To calculate ROIC, subtract dividends from net income and divide the result by total invested capital. This metric takes both equity and debt into account. A company is considered to be a value creator when its ROIC is higher than its cost of capital, and a value destroyer when it earns lower than the cost of capital. You can find ROIC on the income statement under Earnings Before Interest and Taxes. If you prefer, you can also use book value of capital instead of market value. The latter may provide a more accurate number for rapidly growing companies. This calculation excludes non-operating assets such as cash and short-term investments.

**Return on Equity**

A company can raise its return on equity by increasing sales or controlling costs. Controlling expenses is a way to reduce the denominator of the ratio, or lower the cost of goods sold (COGS). Increasing sales can increase the numerator, or profits, through boosting pricing and improving product margins.

The higher a company’s ROIC, the more efficient its management is at turning investor capital into net income. This is because the more profitable a business is, the less it will need to take on new debt or make new investments in its assets, both of which dilute shareholder value. The ROIC calculation takes into account all revenue and profit streams, including those that come from non-sales activities like interest and rental income, which may not show up in the income statement. However, one-time events can also artificially inflate a company’s return on equity. For example, an inventory write-down can temporarily lower the company’s book value and make its ROE look better.

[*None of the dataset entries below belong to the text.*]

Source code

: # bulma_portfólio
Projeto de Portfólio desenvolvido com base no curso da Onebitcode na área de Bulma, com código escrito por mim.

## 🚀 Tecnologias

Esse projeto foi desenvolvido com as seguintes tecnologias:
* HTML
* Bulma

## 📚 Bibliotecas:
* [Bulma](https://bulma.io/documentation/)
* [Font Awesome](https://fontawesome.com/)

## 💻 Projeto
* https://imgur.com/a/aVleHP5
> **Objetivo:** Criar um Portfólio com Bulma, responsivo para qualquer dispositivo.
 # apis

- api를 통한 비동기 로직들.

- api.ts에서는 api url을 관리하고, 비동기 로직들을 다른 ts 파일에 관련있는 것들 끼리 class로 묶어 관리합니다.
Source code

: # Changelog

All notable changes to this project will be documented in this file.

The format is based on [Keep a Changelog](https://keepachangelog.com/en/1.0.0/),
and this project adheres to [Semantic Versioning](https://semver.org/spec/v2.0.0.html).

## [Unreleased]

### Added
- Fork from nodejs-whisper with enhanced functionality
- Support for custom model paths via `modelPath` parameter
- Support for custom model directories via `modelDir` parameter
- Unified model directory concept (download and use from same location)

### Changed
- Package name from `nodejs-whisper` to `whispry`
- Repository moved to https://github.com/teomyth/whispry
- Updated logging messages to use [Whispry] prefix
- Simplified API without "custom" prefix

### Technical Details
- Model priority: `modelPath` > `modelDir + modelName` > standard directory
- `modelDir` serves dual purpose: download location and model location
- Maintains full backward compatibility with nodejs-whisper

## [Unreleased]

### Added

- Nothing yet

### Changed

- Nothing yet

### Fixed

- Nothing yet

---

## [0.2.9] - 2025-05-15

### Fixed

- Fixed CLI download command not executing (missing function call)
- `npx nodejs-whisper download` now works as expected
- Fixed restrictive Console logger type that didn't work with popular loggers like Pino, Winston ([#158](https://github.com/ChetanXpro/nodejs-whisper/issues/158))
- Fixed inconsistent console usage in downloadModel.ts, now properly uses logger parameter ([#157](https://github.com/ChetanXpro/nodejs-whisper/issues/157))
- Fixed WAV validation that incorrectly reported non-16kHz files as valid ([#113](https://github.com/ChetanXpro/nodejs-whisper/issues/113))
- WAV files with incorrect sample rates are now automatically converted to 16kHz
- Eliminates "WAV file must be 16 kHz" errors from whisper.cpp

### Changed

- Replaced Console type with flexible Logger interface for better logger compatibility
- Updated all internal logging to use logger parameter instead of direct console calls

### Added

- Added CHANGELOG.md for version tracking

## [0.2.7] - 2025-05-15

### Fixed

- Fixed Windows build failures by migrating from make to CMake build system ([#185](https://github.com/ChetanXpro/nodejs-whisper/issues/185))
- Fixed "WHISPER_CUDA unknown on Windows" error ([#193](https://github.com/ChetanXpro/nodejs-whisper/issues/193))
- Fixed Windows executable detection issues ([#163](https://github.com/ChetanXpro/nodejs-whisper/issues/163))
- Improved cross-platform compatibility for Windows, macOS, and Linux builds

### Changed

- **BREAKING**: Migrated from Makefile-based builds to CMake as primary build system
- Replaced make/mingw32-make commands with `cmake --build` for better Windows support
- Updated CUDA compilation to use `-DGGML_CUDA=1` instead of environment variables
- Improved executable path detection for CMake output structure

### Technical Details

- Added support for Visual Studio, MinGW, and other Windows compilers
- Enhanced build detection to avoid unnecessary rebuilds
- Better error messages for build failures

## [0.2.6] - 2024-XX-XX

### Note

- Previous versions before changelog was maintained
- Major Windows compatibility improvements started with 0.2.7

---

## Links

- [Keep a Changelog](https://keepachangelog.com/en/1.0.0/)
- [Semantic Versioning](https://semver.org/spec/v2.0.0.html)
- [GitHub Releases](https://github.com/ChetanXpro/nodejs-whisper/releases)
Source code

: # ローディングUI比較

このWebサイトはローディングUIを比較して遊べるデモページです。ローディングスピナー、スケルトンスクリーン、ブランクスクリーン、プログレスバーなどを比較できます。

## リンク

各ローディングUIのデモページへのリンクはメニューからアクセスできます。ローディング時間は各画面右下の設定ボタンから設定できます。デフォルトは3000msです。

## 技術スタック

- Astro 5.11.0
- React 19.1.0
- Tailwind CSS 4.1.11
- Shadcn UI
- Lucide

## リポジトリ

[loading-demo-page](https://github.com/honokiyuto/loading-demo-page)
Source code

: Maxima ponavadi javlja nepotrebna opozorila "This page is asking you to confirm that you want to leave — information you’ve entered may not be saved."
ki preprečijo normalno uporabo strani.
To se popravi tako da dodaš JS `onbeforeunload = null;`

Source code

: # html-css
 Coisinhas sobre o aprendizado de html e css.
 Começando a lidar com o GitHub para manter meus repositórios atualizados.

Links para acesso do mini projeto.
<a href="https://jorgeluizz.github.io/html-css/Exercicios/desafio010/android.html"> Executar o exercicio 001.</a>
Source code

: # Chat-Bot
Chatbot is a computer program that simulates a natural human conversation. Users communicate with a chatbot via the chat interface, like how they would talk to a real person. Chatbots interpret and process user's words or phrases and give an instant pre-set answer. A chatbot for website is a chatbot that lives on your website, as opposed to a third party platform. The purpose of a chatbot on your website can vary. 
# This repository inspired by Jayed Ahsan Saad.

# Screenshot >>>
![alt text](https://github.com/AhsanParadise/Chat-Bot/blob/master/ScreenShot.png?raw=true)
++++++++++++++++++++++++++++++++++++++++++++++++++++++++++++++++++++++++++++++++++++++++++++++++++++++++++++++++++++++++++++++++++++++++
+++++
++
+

**Return on Total Assets**

The return on total assets tells management and investors how well a company’s assets are utilized to generate revenues and profits. It is calculated by dividing net income by average total assets. Unlike return on equity, it includes debt in the denominator.

It is typically calculated using the opening and closing balances of a company’s assets for an accounting period and then dividing by two. The formula can be modified to calculate average total assets over a longer period, which could be more helpful if your company’s asset levels are highly variable.

It can be compared to the return on assets of similar companies in the same industry to see how well they are utilizing their assets. This ratio is commonly used by investors, analysts and other stakeholders to evaluate a company’s efficiency in turning assets into net profit. It can also be an important indicator of the efficiency of a particular line of business.

**Return on Total Debt**

While return on total debt is a good indicator of leverage levels, it should be analyzed along with other ratios such as the debt-to-equity and current ratio. High levels of leverage can impact a business’s financial health, particularly small and mid-sized businesses.

A company’s total debt is a combination of long-term and short-term liabilities. To calculate it, a company must collect all of its long-term and short-term liabilities and add them together. Short-term liabilities are usually credit card debt, utilities and invoices to be paid. Long-term debt includes mortgages and bonds, which are repaid over more than one year.

Return on total debt is less common than other profitability indicators like return on equity and return on invested capital. However, it is an important metric for capital-intensive businesses like brick-and-mortar retailers and telecommunications companies. It is also useful for evaluating companies that have significant amounts of cash on hand. For these companies, it’s important to remove cash from the net working capital calculation since this isn’t considered an invested capital.